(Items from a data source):
┌──

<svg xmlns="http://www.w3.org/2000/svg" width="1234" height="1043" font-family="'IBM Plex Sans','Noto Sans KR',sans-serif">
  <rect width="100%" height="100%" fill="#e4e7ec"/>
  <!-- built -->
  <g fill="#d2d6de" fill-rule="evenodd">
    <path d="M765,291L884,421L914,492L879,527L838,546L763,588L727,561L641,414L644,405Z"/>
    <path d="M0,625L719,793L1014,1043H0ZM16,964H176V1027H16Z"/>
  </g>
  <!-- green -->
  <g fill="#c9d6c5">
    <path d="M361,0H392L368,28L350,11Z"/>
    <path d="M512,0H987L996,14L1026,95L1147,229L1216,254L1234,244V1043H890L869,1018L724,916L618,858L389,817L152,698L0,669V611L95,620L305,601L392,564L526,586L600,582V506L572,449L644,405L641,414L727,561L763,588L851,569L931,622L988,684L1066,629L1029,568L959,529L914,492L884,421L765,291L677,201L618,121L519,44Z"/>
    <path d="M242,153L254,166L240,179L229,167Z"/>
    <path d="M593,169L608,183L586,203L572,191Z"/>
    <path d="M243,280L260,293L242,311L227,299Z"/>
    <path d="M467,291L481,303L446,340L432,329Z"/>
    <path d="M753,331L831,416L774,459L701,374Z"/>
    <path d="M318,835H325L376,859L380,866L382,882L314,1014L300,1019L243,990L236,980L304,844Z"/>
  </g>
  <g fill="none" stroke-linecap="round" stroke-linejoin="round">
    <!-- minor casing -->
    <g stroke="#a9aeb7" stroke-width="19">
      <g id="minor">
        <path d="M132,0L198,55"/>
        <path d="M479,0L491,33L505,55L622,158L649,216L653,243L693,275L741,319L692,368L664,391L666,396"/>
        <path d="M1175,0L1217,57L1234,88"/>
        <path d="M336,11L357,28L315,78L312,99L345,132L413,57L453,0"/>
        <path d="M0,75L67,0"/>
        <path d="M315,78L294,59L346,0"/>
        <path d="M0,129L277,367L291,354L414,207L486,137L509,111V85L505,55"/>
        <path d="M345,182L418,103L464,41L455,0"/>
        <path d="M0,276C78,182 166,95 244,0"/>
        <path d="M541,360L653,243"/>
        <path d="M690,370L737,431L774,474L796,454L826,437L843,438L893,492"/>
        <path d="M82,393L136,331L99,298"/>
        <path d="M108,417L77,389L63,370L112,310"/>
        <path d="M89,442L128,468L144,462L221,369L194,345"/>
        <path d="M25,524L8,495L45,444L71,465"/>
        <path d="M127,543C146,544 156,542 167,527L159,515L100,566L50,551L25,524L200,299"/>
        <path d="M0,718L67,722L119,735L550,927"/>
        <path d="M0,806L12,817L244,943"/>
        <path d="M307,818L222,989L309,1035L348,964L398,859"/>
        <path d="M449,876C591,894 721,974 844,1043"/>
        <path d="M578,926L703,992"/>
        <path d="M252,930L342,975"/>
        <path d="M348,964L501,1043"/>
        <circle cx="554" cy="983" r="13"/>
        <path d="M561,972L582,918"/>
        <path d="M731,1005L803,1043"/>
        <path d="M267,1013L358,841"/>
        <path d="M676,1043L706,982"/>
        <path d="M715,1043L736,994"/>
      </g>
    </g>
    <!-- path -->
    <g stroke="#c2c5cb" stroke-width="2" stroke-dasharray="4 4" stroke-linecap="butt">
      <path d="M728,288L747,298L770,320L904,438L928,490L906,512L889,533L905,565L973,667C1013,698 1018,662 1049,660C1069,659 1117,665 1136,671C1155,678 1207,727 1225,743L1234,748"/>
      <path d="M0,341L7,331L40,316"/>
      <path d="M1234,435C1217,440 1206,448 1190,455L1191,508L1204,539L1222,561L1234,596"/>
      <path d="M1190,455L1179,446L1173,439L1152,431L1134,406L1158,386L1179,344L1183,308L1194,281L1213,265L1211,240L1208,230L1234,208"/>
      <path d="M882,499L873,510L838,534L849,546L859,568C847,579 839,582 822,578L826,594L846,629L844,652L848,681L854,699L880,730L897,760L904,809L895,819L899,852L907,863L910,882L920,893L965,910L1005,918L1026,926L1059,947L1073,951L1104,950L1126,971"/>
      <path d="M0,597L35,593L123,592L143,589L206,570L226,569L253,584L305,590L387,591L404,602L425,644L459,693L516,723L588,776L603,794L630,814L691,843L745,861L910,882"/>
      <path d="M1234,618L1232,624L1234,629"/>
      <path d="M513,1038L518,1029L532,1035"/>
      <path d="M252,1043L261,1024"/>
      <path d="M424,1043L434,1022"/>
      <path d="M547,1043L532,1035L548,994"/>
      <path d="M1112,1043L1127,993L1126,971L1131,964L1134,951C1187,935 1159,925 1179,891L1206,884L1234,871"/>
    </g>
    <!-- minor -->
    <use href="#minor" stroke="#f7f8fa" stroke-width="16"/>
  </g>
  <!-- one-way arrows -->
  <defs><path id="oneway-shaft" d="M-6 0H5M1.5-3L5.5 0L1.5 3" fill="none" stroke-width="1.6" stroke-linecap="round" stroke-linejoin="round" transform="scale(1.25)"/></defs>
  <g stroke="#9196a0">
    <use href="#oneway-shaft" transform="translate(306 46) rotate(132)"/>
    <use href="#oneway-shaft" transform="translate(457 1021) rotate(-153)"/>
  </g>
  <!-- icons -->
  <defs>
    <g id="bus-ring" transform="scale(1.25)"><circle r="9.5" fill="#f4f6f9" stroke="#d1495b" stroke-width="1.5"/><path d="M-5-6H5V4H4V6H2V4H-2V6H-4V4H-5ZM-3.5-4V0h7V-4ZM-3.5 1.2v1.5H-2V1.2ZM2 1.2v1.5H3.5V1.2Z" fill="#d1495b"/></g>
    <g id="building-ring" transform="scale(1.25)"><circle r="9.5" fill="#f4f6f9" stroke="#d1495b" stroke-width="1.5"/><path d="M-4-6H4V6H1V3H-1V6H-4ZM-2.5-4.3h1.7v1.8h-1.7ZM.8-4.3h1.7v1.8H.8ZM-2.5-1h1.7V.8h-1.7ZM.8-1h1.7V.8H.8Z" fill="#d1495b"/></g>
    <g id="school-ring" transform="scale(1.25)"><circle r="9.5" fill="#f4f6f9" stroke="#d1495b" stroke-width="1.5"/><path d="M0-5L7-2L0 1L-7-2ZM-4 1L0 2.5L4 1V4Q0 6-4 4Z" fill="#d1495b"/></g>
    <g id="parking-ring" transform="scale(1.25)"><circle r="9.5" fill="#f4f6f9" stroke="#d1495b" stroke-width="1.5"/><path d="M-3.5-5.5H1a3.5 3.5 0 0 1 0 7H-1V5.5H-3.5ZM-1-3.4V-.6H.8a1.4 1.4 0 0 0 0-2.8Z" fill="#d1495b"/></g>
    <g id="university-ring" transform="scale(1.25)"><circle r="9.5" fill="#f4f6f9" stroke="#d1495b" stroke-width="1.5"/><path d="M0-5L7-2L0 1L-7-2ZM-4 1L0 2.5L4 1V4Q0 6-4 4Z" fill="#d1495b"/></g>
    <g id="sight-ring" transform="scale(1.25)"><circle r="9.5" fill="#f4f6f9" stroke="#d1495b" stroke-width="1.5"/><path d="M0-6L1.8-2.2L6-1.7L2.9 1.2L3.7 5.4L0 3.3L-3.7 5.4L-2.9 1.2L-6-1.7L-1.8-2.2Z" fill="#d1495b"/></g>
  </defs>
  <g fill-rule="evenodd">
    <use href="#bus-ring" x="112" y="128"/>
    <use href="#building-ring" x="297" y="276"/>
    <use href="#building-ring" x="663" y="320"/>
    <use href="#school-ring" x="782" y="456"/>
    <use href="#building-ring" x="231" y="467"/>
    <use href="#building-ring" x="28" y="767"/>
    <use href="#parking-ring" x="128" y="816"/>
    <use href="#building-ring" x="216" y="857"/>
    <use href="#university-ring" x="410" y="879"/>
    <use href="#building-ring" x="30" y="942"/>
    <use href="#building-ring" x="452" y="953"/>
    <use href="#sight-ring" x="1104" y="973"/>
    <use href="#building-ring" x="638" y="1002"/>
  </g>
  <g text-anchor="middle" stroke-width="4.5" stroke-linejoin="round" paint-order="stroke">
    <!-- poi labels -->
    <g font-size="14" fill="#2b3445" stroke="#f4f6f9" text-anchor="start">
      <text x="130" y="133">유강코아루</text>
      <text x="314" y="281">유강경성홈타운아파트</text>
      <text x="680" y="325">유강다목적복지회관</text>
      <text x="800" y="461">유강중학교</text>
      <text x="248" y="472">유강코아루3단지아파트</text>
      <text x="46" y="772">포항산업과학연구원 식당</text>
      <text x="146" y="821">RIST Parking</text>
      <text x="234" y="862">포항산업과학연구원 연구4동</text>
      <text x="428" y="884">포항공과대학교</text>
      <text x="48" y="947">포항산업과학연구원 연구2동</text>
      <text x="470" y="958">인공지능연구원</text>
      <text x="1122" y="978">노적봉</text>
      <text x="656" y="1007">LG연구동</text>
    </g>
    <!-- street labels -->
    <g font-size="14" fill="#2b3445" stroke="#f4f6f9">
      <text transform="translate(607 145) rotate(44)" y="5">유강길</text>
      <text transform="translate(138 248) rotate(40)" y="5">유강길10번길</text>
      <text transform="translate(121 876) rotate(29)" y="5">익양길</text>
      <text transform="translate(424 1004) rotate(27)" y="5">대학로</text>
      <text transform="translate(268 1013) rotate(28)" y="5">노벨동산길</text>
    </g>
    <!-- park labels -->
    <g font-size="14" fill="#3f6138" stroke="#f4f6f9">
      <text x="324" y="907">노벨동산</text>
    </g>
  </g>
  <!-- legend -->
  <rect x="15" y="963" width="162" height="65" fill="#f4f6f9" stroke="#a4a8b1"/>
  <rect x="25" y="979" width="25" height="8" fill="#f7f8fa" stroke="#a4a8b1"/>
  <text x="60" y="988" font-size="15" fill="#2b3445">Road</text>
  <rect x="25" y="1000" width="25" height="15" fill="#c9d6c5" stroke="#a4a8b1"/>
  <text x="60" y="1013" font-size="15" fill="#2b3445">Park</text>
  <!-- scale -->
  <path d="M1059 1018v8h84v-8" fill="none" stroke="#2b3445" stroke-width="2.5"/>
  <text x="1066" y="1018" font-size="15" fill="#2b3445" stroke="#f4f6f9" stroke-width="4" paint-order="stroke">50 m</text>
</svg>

└──

(Problem statement): Across the records above, return every line that contains the word "anchor".

(Task answer):
  <g text-anchor="middle" stroke-width="4.5" stroke-linejoin="round" paint-order="stroke">
    <g font-size="14" fill="#2b3445" stroke="#f4f6f9" text-anchor="start">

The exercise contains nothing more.